= Текст для чтения =
┄┄┄┄┄┄┄┄┄┄

Читать книгу «Гренландский меридиан» онлайн полностью📖 — Виктор Боярский — MyBook.
image

 





































 



































Утром, когда наш поезд, поливаемый мелким частым ленинградским дождиком, проследовал Колпино, Этьенн произнес несколько английских фраз, из которых я уяснил, что он мечтает сразу после поезда отправиться в отель, чтобы принять душ, выпить чашечку кофе и вообще привести себя в порядок. Я немного приуныл, но произнес полюбившееся «о кей!», в глубине души надеясь, что все образуется. Увидев на перроне встречавшую нас институтскую «француженку» Ирину Валентиновну, я несколько воспрянул духом – за ее французский язык я был спокоен. Посовещавшись, мы приняли решение брать гостиницу штурмом. Этьенн, мне кажется, и не подозревал, что мы едем «на дело», которое может кончиться провалом. Он наивно полагал, что если ему надо в отель, то он будет в отеле. Для меня это было не столь очевидным.

Оставив Этьенна с Ириной Валентиновной, я пошел в атаку на администратора. Его неприступная крепость пала сразу же, как он узнал, что французский путешественник будет расплачиваться франками. Тут же был найден номер с прекрасным видом на Невку и на пустующий причал «Авроры». Ощутив под ногами мягкий ворс ковра гостиничного номера, Этьенн почувствовал себя увереннее и заявил, что просит тайм-аут до 16 часов. Мы простились. Шел дождь. Ровно в 16 часов мы с Наташей были в вестибюле. Этьенн уже ждал нас, вскоре подошла Ирина Валентиновна, и мы поехали в Музей Арктики и Антарктики. Осмотр экспозиции не занял много времени. Этьенна, понятно, больше всего интересовало все, что связано с Антарктидой. Я давал пояснения, Ирина Валентиновна ретранслировала их на французский.

┄┄┄┄┄┄┄┄┄┄

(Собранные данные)
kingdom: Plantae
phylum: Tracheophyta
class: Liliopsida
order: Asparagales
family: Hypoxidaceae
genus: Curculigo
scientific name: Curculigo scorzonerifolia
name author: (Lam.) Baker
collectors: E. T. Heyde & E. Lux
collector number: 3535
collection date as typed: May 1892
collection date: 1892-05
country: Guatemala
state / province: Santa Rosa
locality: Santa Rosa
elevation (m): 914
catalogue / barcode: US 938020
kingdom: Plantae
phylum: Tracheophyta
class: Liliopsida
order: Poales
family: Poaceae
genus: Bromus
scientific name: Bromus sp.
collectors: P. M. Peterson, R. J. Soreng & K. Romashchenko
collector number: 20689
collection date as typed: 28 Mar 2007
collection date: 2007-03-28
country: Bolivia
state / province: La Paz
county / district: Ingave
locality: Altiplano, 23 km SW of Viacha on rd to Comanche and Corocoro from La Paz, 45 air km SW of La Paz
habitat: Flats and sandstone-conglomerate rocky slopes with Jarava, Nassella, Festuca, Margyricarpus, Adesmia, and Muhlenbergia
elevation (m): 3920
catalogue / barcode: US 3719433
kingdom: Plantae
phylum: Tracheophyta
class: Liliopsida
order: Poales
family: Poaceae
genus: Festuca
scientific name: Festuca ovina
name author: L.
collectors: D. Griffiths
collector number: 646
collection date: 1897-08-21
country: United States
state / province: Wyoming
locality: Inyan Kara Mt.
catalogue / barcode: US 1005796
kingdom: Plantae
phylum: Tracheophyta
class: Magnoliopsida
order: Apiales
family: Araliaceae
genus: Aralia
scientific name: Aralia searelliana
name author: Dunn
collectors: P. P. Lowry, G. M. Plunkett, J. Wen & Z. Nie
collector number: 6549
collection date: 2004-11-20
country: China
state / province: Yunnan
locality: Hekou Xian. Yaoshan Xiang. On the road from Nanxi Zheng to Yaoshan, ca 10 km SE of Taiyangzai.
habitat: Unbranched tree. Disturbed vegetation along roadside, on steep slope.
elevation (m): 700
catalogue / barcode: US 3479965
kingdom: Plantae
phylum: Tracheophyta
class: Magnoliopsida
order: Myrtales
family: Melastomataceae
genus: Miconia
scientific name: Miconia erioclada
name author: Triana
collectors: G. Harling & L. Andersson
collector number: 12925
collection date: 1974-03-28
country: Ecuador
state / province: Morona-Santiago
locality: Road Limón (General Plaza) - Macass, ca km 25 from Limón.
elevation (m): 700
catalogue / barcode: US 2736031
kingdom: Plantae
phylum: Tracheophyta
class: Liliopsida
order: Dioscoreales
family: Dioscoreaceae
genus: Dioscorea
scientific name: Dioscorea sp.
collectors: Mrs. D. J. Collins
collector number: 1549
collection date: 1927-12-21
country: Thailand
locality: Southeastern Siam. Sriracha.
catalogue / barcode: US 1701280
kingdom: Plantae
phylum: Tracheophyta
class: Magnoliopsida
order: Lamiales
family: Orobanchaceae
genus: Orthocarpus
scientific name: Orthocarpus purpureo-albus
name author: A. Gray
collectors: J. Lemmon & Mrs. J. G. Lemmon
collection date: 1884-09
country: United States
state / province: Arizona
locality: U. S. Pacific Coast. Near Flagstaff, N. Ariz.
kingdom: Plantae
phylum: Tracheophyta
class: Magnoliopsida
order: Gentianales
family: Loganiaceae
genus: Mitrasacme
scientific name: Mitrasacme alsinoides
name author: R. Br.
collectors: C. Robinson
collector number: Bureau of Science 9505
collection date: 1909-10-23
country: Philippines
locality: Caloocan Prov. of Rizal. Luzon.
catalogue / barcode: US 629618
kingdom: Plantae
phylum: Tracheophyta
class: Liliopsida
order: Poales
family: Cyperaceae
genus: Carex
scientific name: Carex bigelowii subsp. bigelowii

┄┄┄┄┄┄┄┄┄┄

= Задание =
Продолжите текст о приезде Этьенна в Ленинград, начав сразу после его последнего предложения.

= Ответ к заданию =
Наша дальнейшая культурная программа предусматривала поход в театр. Наташа купила три билета в Малый оперный театр на «Царскую невесту» в расчете на то, что пойдут Этьенн, Ирина Валентиновна и я, но та так умоляюще на нас посмотрела, что мы незамедлительно отпустили ее домой. До начала спектакля оставался примерно час, и мы не спеша прошлись пешком через Летний сад, Марсово поле и мимо Спаса-на-Крови вышли к театру. Я, как мог, объяснял Этьенну, что ему предстоит услышать типичную русскую оперу, где будет много красивых женщин и декораций. Этьенн кивал головой и с отчаянной решимостью следовал за нами. Опираясь на известное изречение о том, что театр в летнее время, в отличие от зимнего, начинается не с гардероба, а с буфета, именно туда я и потащил Этьенна, где предложил его вниманию бутерброды с икрой, шоколадные конфеты и какой-то загадочного цвета фирменный напиток под названием, кажется, «Антракт».

У меня были все основания полагать, что началом оперы Этьенн был доволен. Партер был полон, ложи пустовали, повсюду слышалась не наша речь. Седые чистенькие старушенции, мальчики неопределенного возраста оккупировали первые ряды партера. Зоркий глаз Натальи сразу высмотрел в толпе гида-переводчицу, молодую девушку, рассаживавшую по местам очередную партию заморских театралов. Мы попросили ее в паузе вкратце довести до сведения Этьенна краткое содержание предстоящего действа. Она выполнила просьбу, после чего Этьенн погрузился в глубокое раздумье. Скорее всего, это было вызвано тем, что, среди прочих подробностей, она сообщила ему, что опера идет в четырех актах!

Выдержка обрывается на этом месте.